The research team compared ocean observations to climate model simulations and learned more about what might have caused global-scale ocean climate variations. Possibilities included volcanic eruptions, greenhouse gases, solar variations, shifts in Earth’s orbital parameters and land use changes, Evans said.

“Only when the climate models included climate forcing exerted by volcanoes were the different models we used able to simulate the cooling trend we observed,” Thirumalai wrote. “Therefore we conclude that significant volcanism at the turn of the last millennium played a big role in causing the cooling trend we observe.”
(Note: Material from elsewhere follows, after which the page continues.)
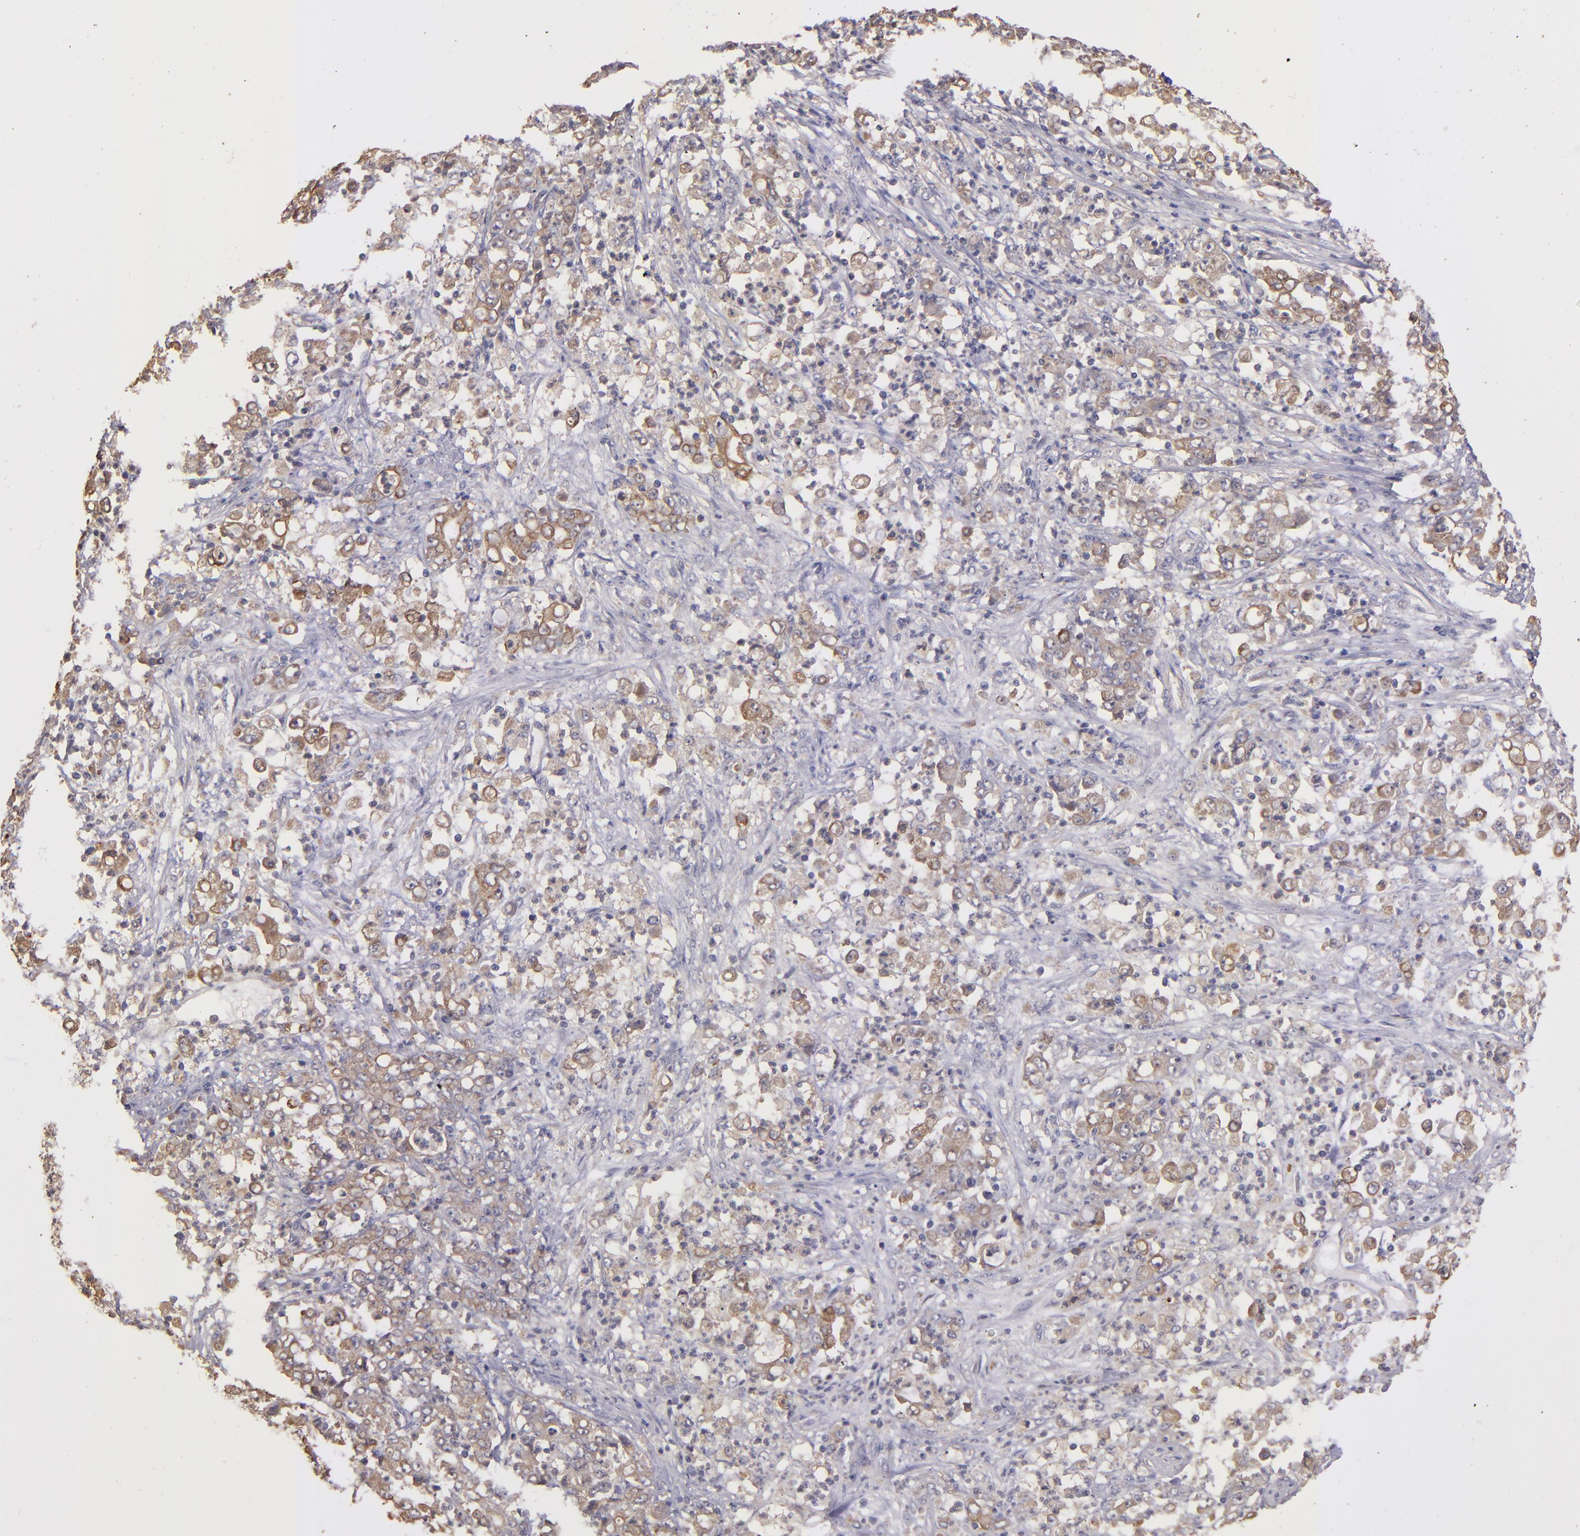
{"staining": {"intensity": "moderate", "quantity": "25%-75%", "location": "cytoplasmic/membranous"}, "tissue": "stomach cancer", "cell_type": "Tumor cells", "image_type": "cancer", "snomed": [{"axis": "morphology", "description": "Adenocarcinoma, NOS"}, {"axis": "topography", "description": "Stomach, lower"}], "caption": "Tumor cells exhibit medium levels of moderate cytoplasmic/membranous expression in about 25%-75% of cells in stomach cancer (adenocarcinoma). Nuclei are stained in blue.", "gene": "SRRD", "patient": {"sex": "female", "age": 71}}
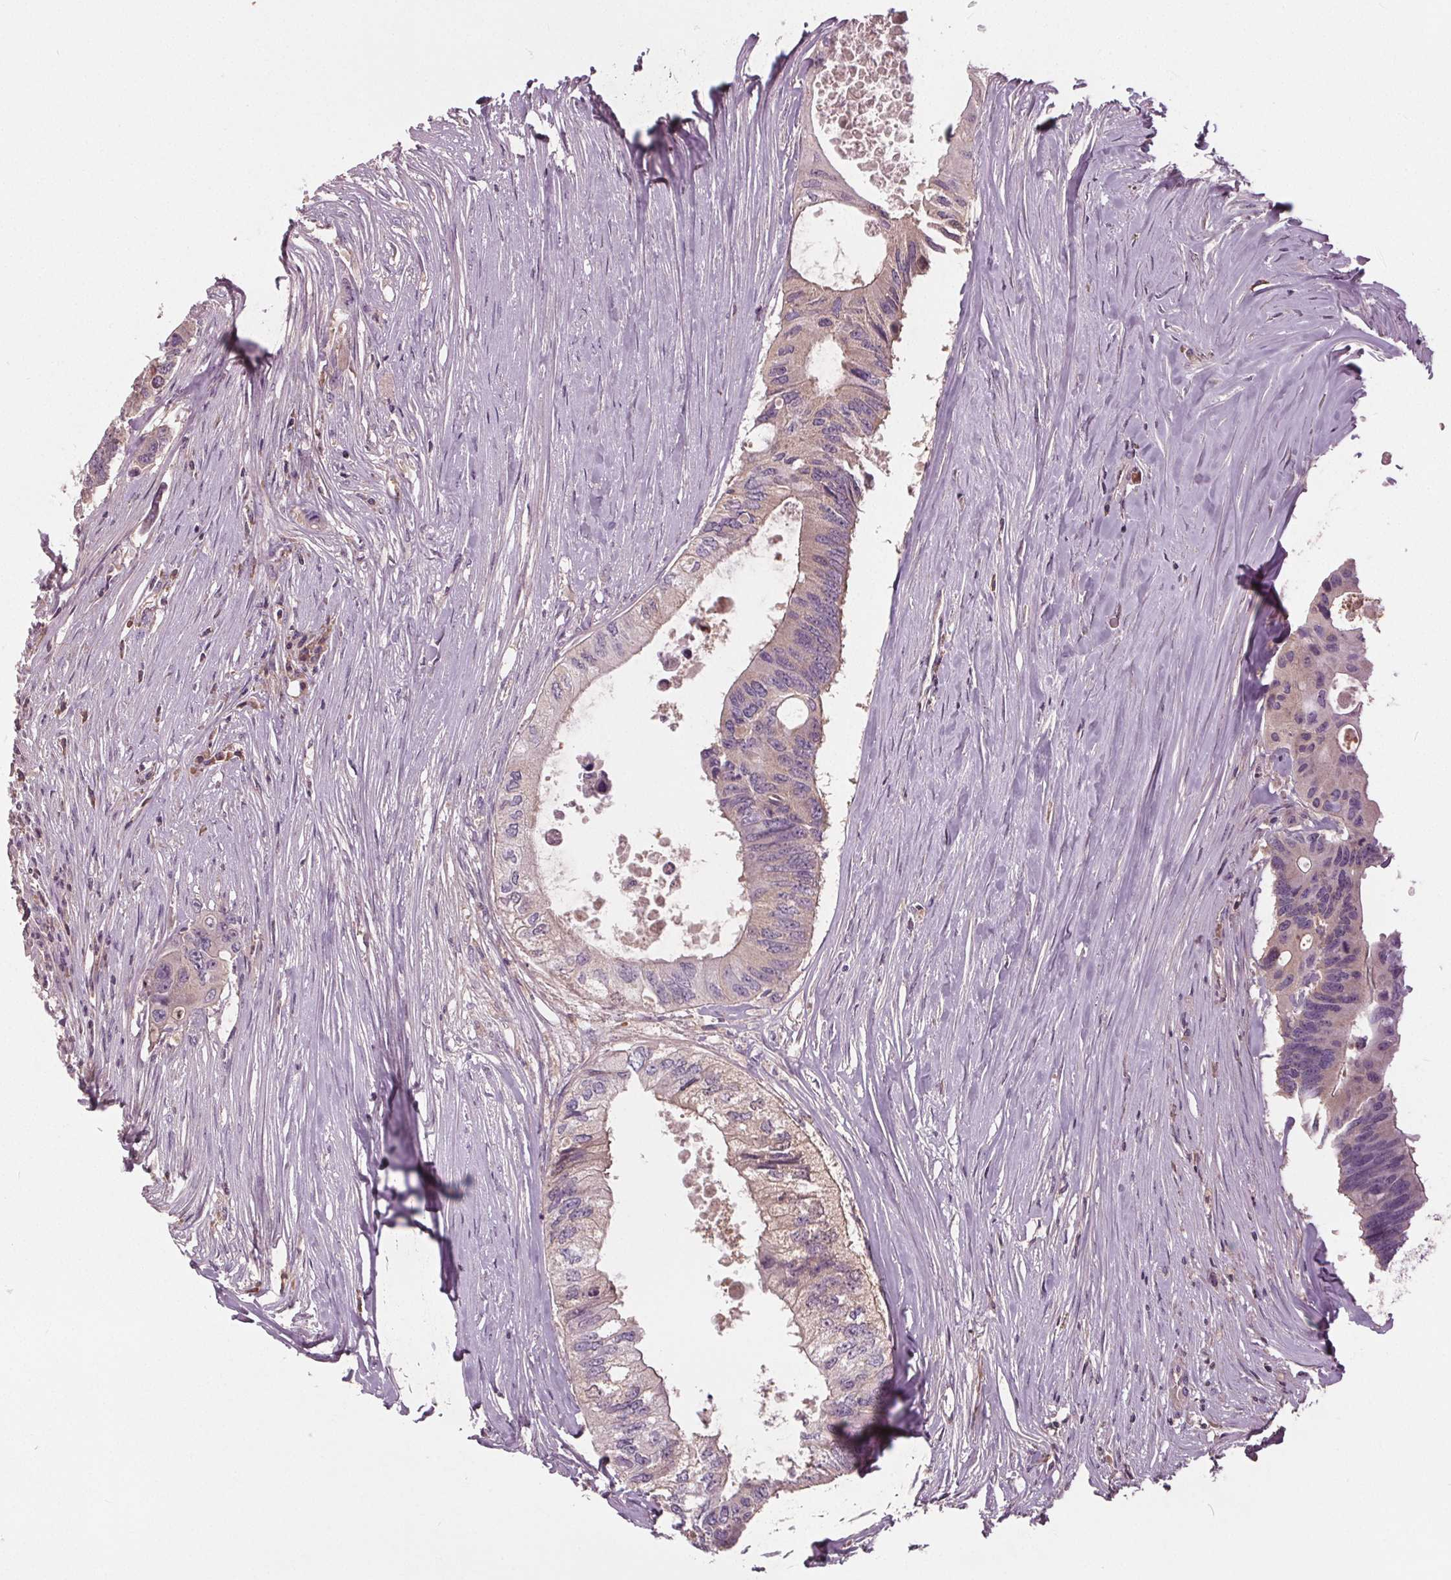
{"staining": {"intensity": "negative", "quantity": "none", "location": "none"}, "tissue": "colorectal cancer", "cell_type": "Tumor cells", "image_type": "cancer", "snomed": [{"axis": "morphology", "description": "Adenocarcinoma, NOS"}, {"axis": "topography", "description": "Colon"}], "caption": "A photomicrograph of human colorectal adenocarcinoma is negative for staining in tumor cells.", "gene": "PDGFD", "patient": {"sex": "male", "age": 71}}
Volcanic aerosols in the stratosphere could have spread rapidly around the globe and caused cooling, as they reflect solar radiation into space before it reaches the Earth.

“We can use [the study] to understand natural variability of the climate system and to better understand what might potentially be in store for us in the future,” Thirumulai wrote.

The next phase of the research will begin in October with a workshop in Spain and will focus on temperature trends below ocean surfaces and regional studies, Evans said.

Antonio Busalacchi, an atmospheric and oceanic science professor who was not involved in the research, said the study provides a larger context for climate change research.

“The significance of this recent work is that it provides a longer-term climate context that shows how the rapid global warming we have been experiencing is not a result of fewer volcanic episodes,” he said, “but rather can only be explained by the increases in greenhouse gases that have accumulated in the atmosphere over the past 100 years.”